The organization, a short ride from the White House, provides the poor and homeless with food and other services. Obama handed them pre-assembled lunch plates of chicken, potato salad, mixed vegetables and bread.

He brought the whole family to assist: first lady Michelle Obama, daughters Malia and Sasha, mother-in-law Marian Robinson and some aides.

Obama spoke Monday evening during a musical celebration of King’s legacy at the John F. Kennedy Center for the Performing Arts. The president said it was fitting to celebrate King’s legacy with song, citing the spiritual “We Shall Overcome” as an example. Obama urged the nation to recommit itself to fulfilling King’s dream of a post-racial society.

“So tonight let us remember the courage of the man who had that dream. Let us remember the perseverance of all those who have worked to fulfill that dream,” Obama said, with his family looking on from the audience. “Let us recommit ourselves to doing our part in our own lives and as a nation to make that dream real in the 21st century.”

The free concert featured singer India.Arie along with the Let Freedom Ring Choir, which is made up mostly of Georgetown University students, faculty and staff.
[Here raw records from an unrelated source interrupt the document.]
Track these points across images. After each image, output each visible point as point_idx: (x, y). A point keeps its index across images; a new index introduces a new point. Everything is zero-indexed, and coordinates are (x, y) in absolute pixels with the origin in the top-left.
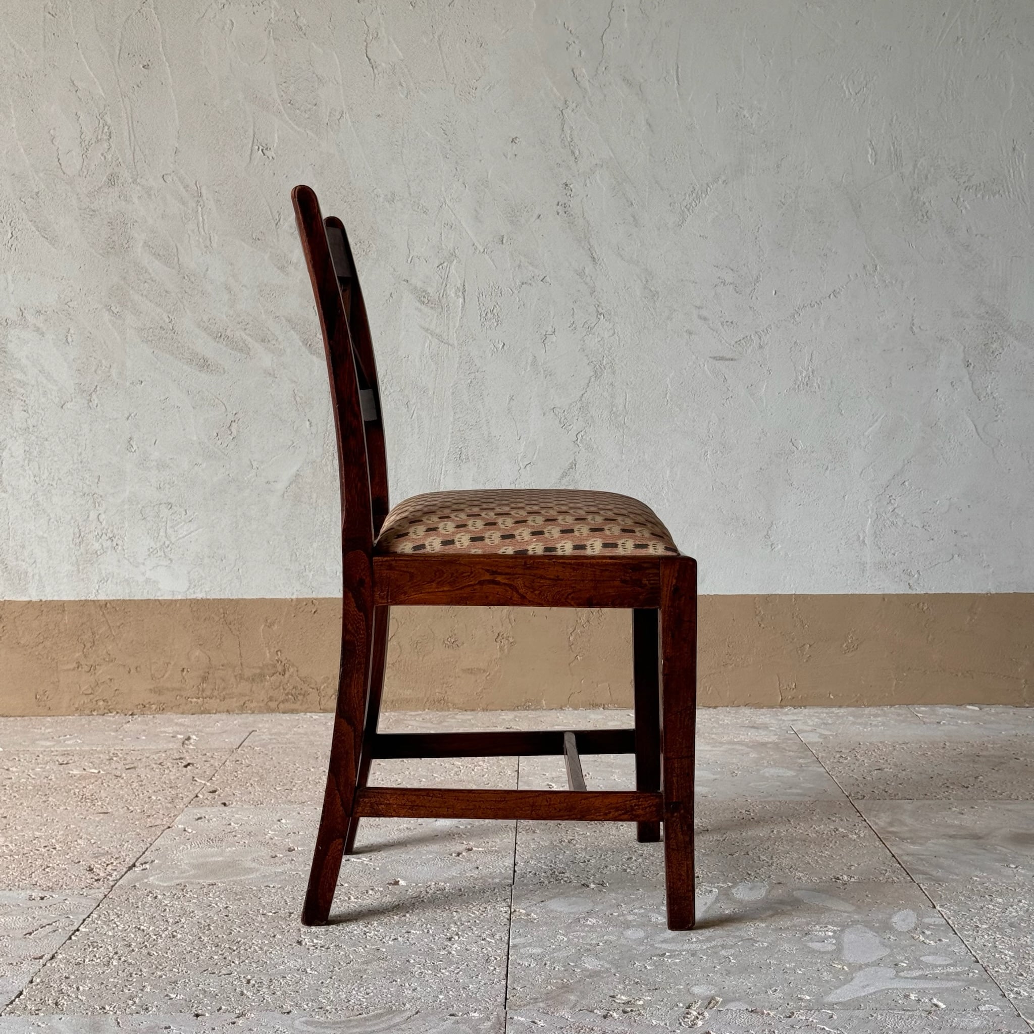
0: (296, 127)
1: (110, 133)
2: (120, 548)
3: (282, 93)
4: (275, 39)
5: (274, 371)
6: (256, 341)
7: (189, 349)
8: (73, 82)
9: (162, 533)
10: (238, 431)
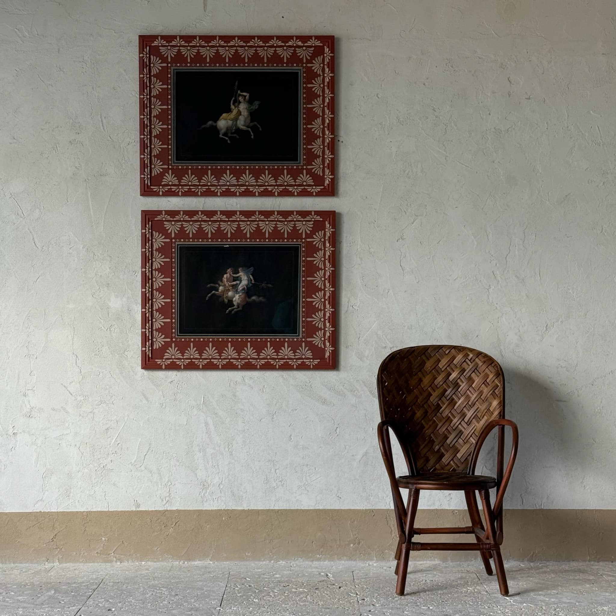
0: (368, 296)
2: (285, 485)
5: (356, 404)
6: (348, 391)
7: (318, 395)
9: (304, 479)
10: (340, 432)
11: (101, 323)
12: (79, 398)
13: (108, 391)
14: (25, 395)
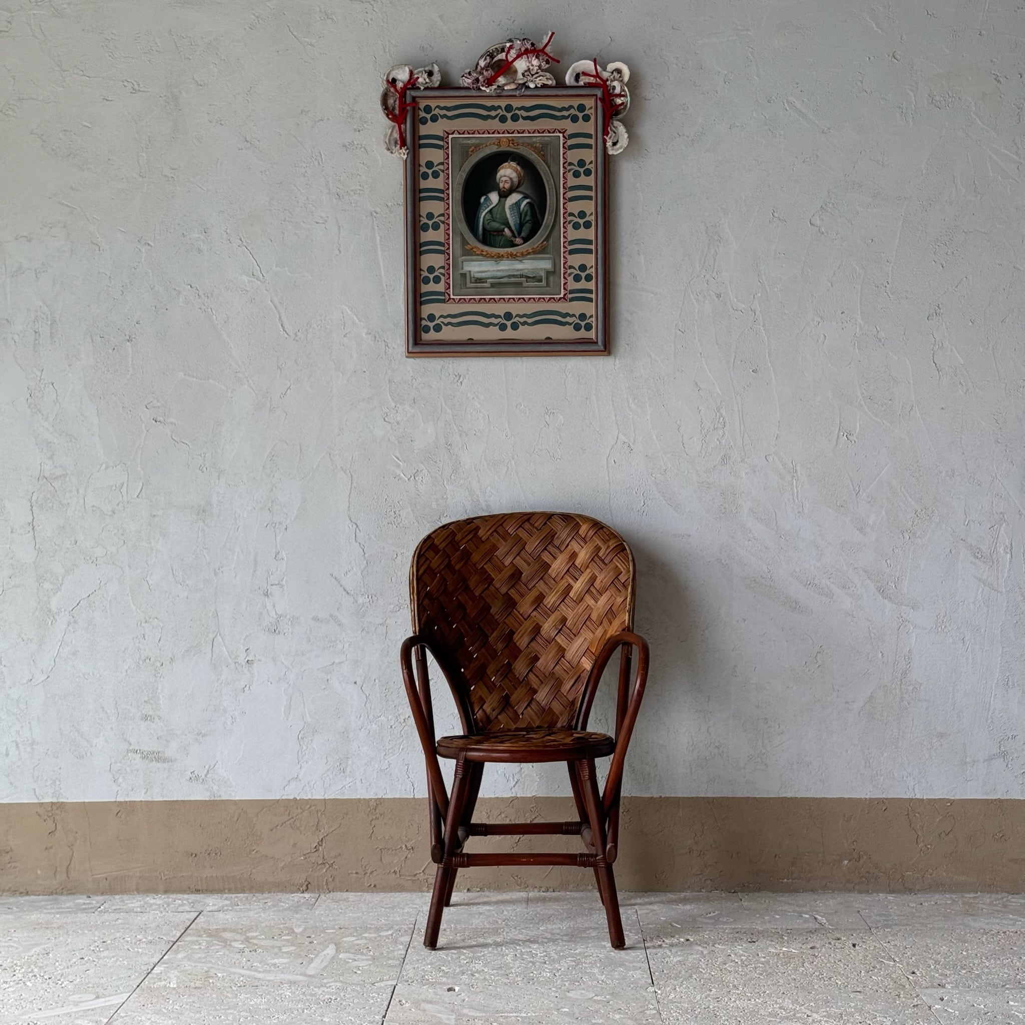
0: (874, 418)
1: (724, 423)
3: (864, 391)
4: (858, 349)
5: (853, 612)
6: (838, 588)
7: (783, 594)
8: (696, 383)
9: (760, 743)
10: (823, 661)
11: (399, 466)
12: (361, 600)
14: (266, 595)
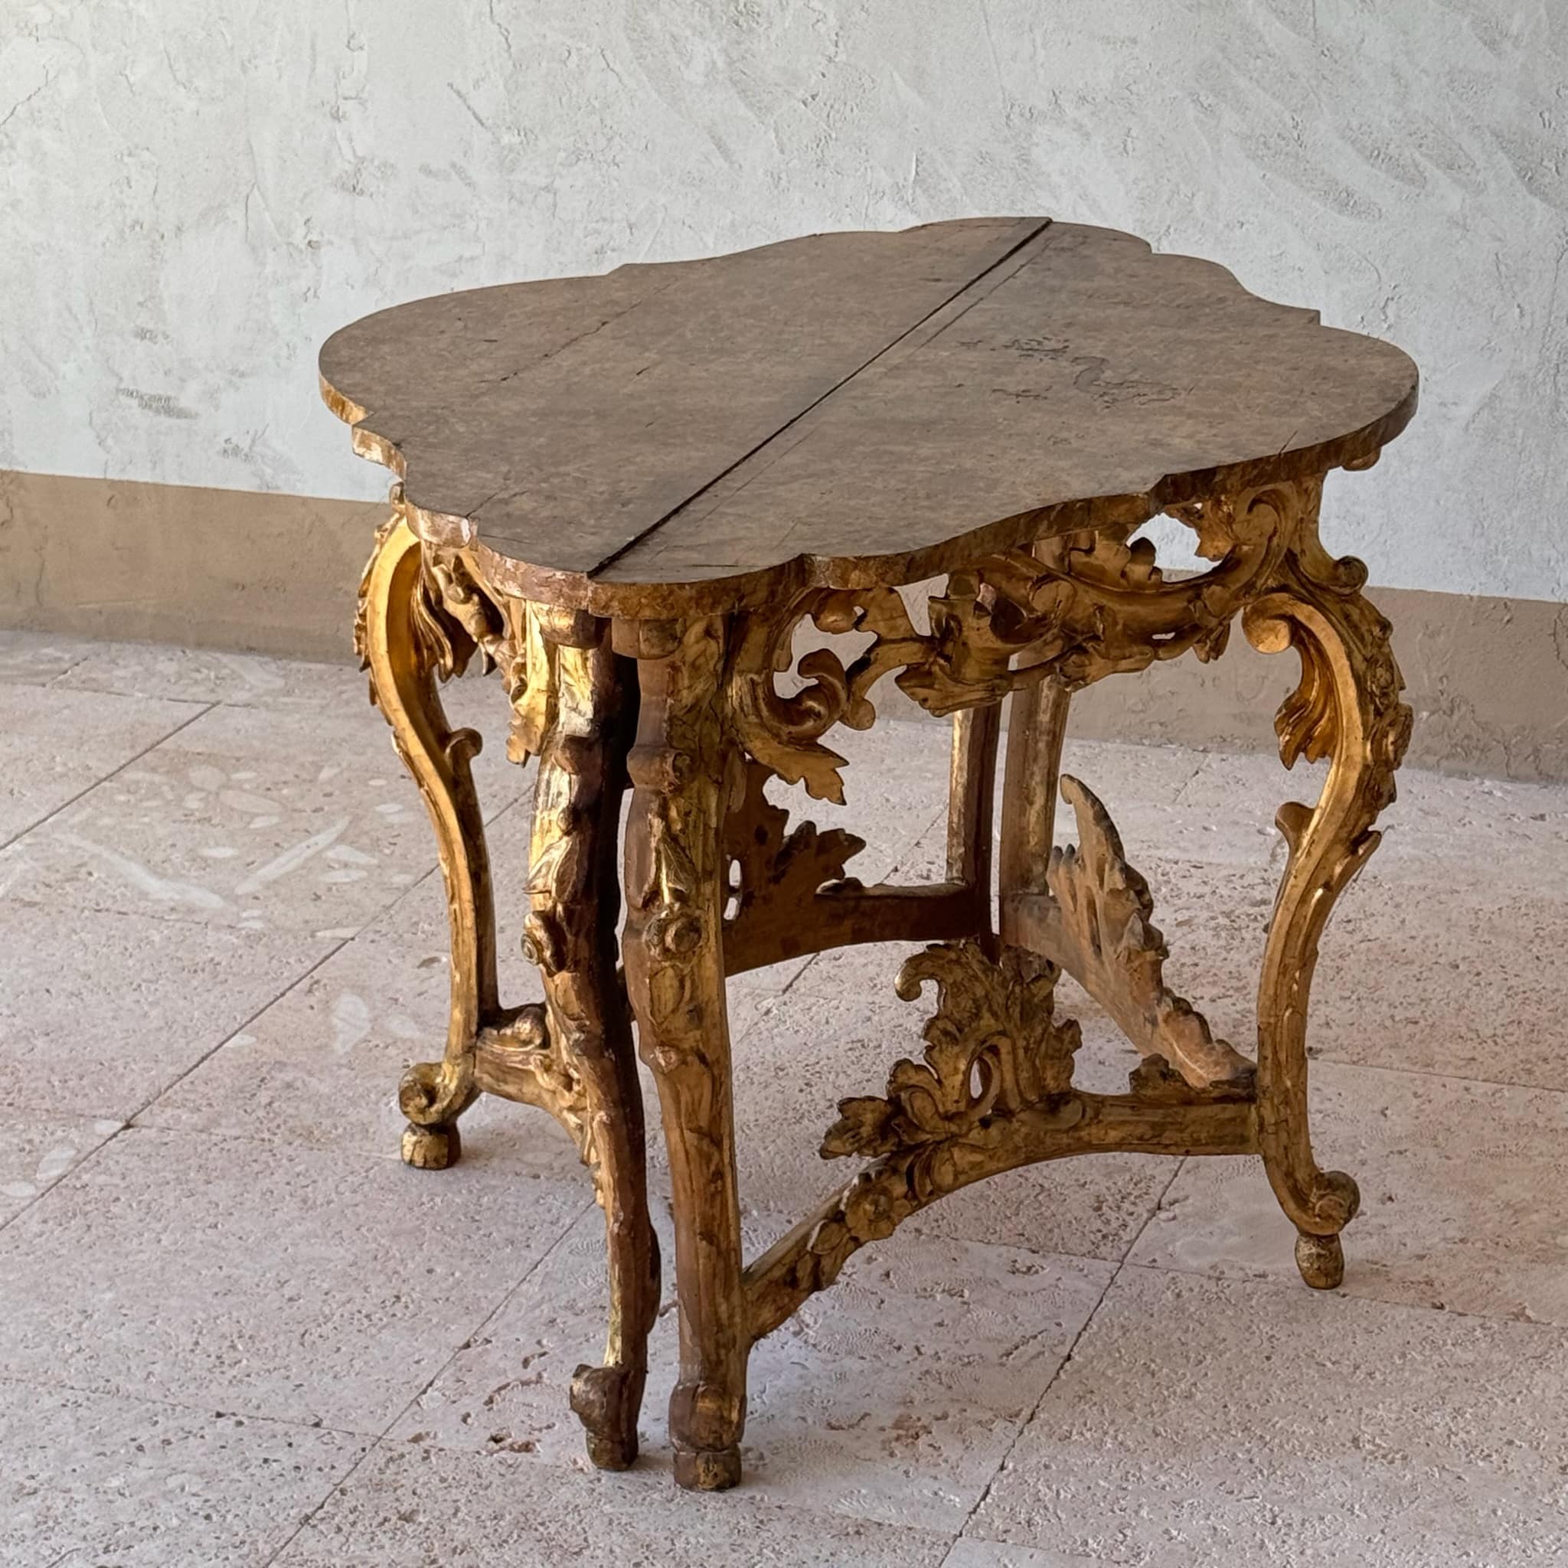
5: (1465, 218)
6: (1438, 166)
7: (1323, 174)
10: (1398, 316)
12: (506, 139)
13: (598, 119)
14: (336, 117)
At the White House, Obama and Mrs. Obama sat around a conference table in the Roosevelt Room for a discussion with people who had been active in the civil rights movement, including Dorothy Height, the longtime chairwoman of the National Council of Negro Women, and Willie Glanton, the first black woman elected to Iowa’s state Legislature in the mid-1960s.

Obama told reporters the conversation served as a reminder “that there were some extraordinarily courageous young people … who were actively involved in bringing about one of the great moments in United States history.”

Marches and parades took place around the country, including one in Montgomery, Alabama, where King gained renown leading a bus boycott in protest of segregation in 1955.

Tens of thousands marched in San Antonio, Texas, with some singing “We shall overcome,” an anthem of 1960s civil rights workers, and others chanting “Yes, we can,” the slogan used by Obama’s campaign.